You should carefully consider the available options and their advantages and disadvantages before proceeding.

This method of selling numismatic items has increased in popularity rapidly since the late 1990's. The leading Internet auction company for collectibles is eBay (, although there are others that you may also want to consider. (See the PNNA links page.)


  • Potential for good prices realized without paying large commissions.

  • Access to a large and growing audience of collectors that use the Internet.

  • Buyers can rapidly search for items of interest out of millions of items for sale.

  • Much easier to sell certain items, such as tokens and medals, that are not of interest to local buyers.

  • "Feedback" mechanism keeps most buyers and sellers honest. (Although eBay has stopped allowing sellers to leave negative feedback for buyers.)
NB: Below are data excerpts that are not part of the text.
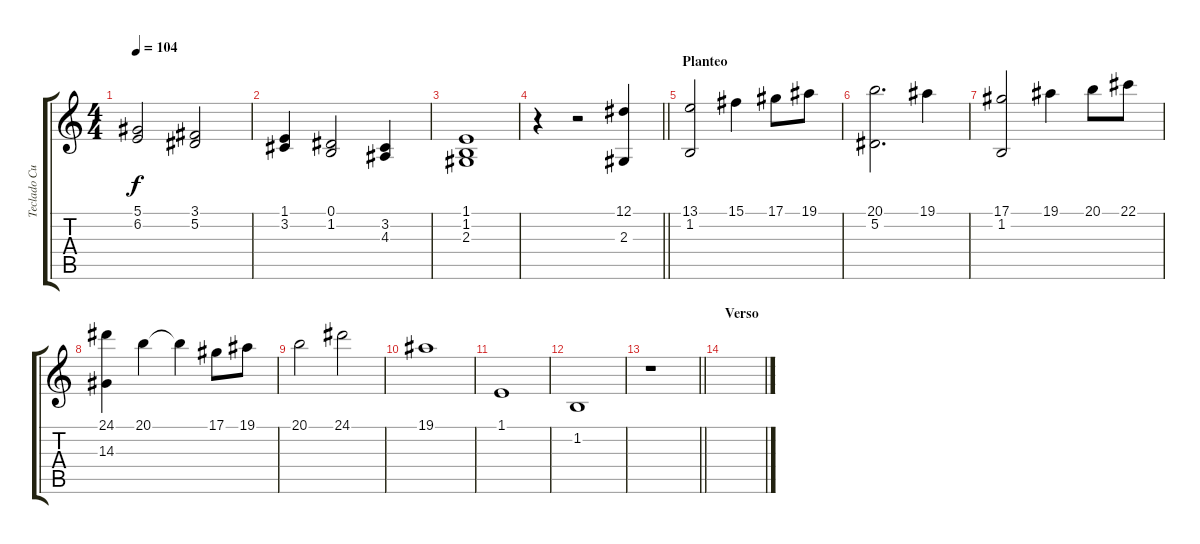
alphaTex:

\track ("Teclado Cuerdas" "Teclado Cu") {instrument stringensemble2}
\staff {score tabs}
\tuning (Eb4 Bb3 Gb3 Db3 Ab2 Eb2) {hide}
\ts (4 4)
\tempo 104
\clef g2
\ks c
(5.1 6.2).2{dy f} (3.1 5.2).2 |
(1.1 3.2).4 (0.1 1.2).2 (3.2 4.3).4 |
(1.1 1.2 2.3).1 |
\barLineRight lightlight
r.4 r.2 (12.1 2.3).4 |
\section ("" "Planteo")
(13.1 1.2).2 15.1.4 17.1.8 19.1.8 |
(20.1 5.2).2{d} 19.1.4 |
(17.1 1.2).2 19.1.4 20.1.8 22.1.8 |
(24.1 14.3).4 20.1.4 20.1{t}.4 17.1.8 19.1.8 |
20.1.2 24.1.2 |
19.1.1 |
1.1.1 |
1.2.1 |
\barLineRight lightlight
r.1 |
\section ("" "Verso")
  • Payment is generally secure and convenient thanks to services such as PayPal.


  • You must handle arrangements for payment and shipment of items sold, and be on alert for possible fraud and dishonesty. Electronic forms of payment (now required on eBay) are vulnerable to buyer claims (e.g., item not received or not as described). For higher priced items, you are likely better off dealing with a major numismatic firm or auction house.

  • Your chances of success are greatly reduced if you don't have the experience and knowledge to properly describe and grade your numismatic items, or if you don't have much positive "feedback" from prior transactions. Good photographs or scans are essential!
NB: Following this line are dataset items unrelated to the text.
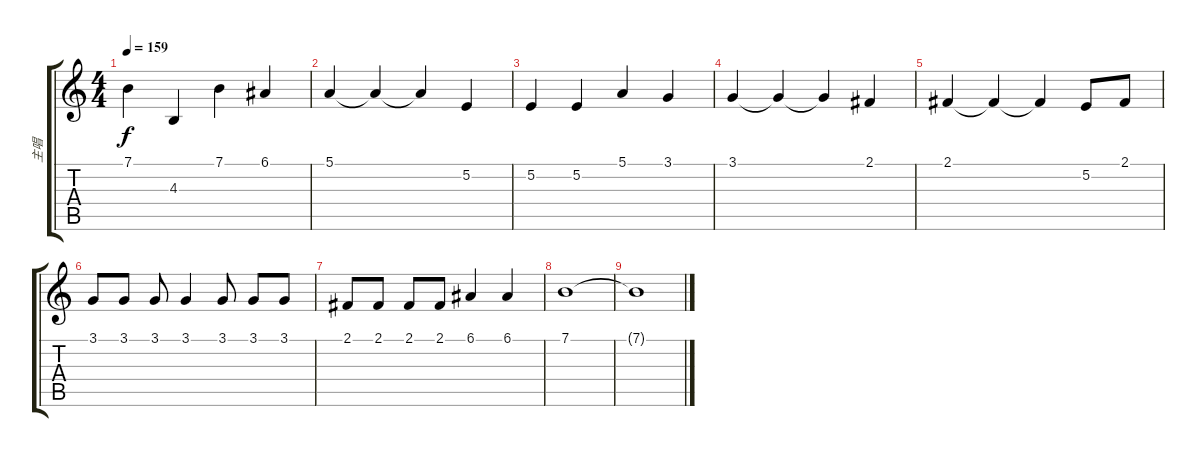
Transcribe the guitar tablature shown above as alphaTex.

\track ("主唱" "主唱") {instrument flute}
\staff {score tabs}
\tuning (E4 B3 G3 D3 A2 E2) {hide}
\ts (4 4)
\tempo 159
\clef g2
\ks c
7.1.4{dy f} 4.3.4 7.1.4 6.1.4 |
5.1.4 5.1{t}.4 5.1{t}.4 5.2.4 |
5.2.4 5.2.4 5.1.4 3.1.4 |
3.1.4 3.1{t}.4 3.1{t}.4 2.1.4 |
2.1.4 2.1{t}.4 2.1{t}.4 5.2.8 2.1.8 |
3.1.8 3.1.8 3.1.8 3.1.4 3.1.8 3.1.8 3.1.8 |
2.1.8 2.1.8 2.1.8 2.1.8 6.1.4 6.1.4 |
7.1.1 |
7.1{t}.1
  • You may need to obtain a business license, collect sales taxes, etc. Also, eBay is now requiring sellers to adopt certain professional business practices such as accepting electronic forms of payment and returns for items "significantly not as described."

  • The total fees, especially with electronic forms of payment, can easily be 10% or higher, especially on lower priced items. There are also significant fees for having reserve bids and/or high opening bids. Also, listing fees are usually not refunded for unsold items, or you only get a refund if the item sells on the second attempt.
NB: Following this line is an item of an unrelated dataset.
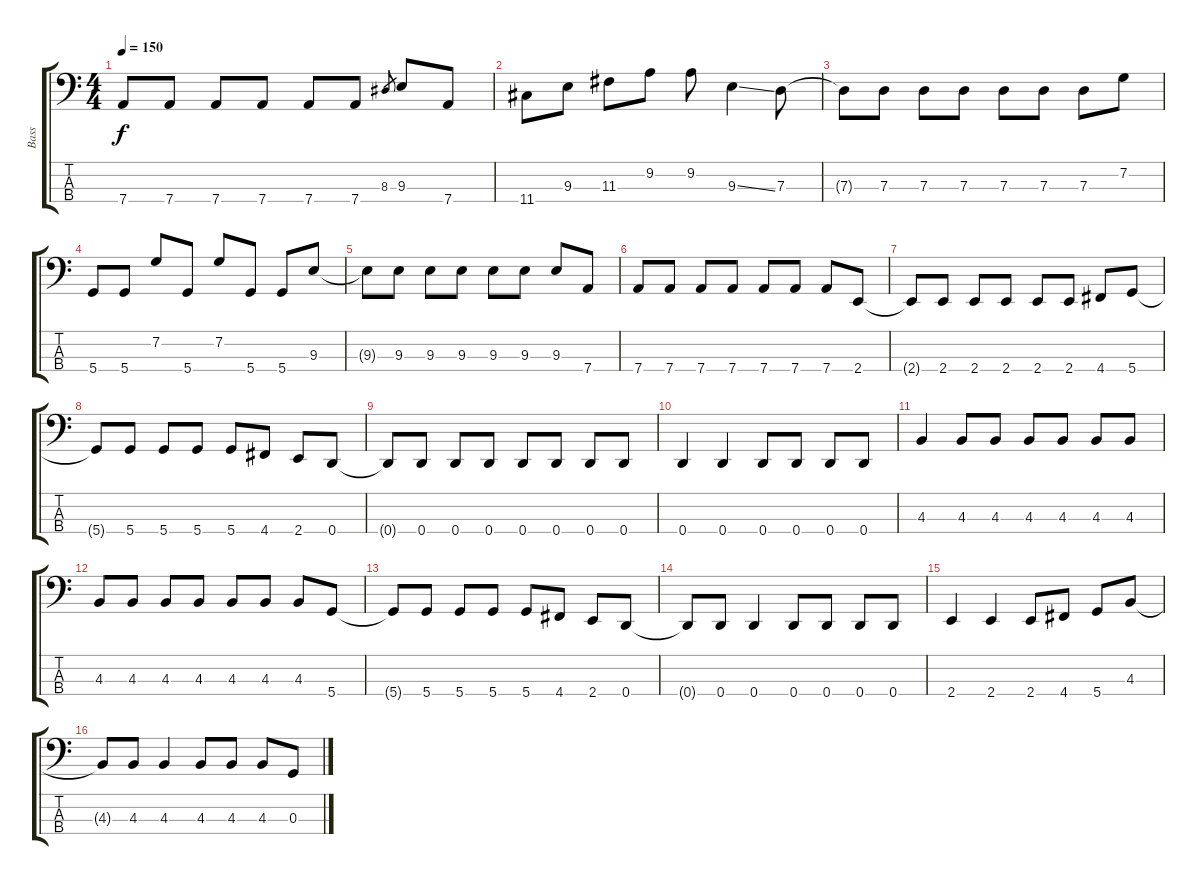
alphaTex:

  • The short duration of auctions (typically 7 days) can sometimes make selling "hit or miss." Longer listing durations may be available for fixed price items.

  • May not work well or may be too time consuming for large quantities of common items.


  • Consider building up some positive "feedback" from buying before you try selling.

  • Limit the number of items you sell online, concentrating mostly on interesting, unusual or rare items that may be difficult to sell locally for a good price.

  • Get help from experienced collectors in describing and grading your coins, or use a third-party grading service for valuable items. (Certified coins sell better than "raw" coins.) You may also want to seriously consider consigning your items to persons who sell online as a business.

  • Avoid high starting bids and reserves; also avoid high shipping charges.

  • Be aware of all the rules and policies of the online companies you're dealing with.

  • Be sure to ship items with delivery confirmation and/or insurance. If you sell internationally (almost a must for world coins), be aware of customs forms and regulations.

  • Unless you're an established dealer who does a lot of advertising, it's best not to sell numismatic items on your own web site, as you probably won't get much traffic.

  • Use a P.O. Box or Private Mail Box for your business activities. Even though eBay no longer allows you to state that you accept cash, checks or money orders, some customers will still want to use those payment methods, plus you'll need a return address in any case.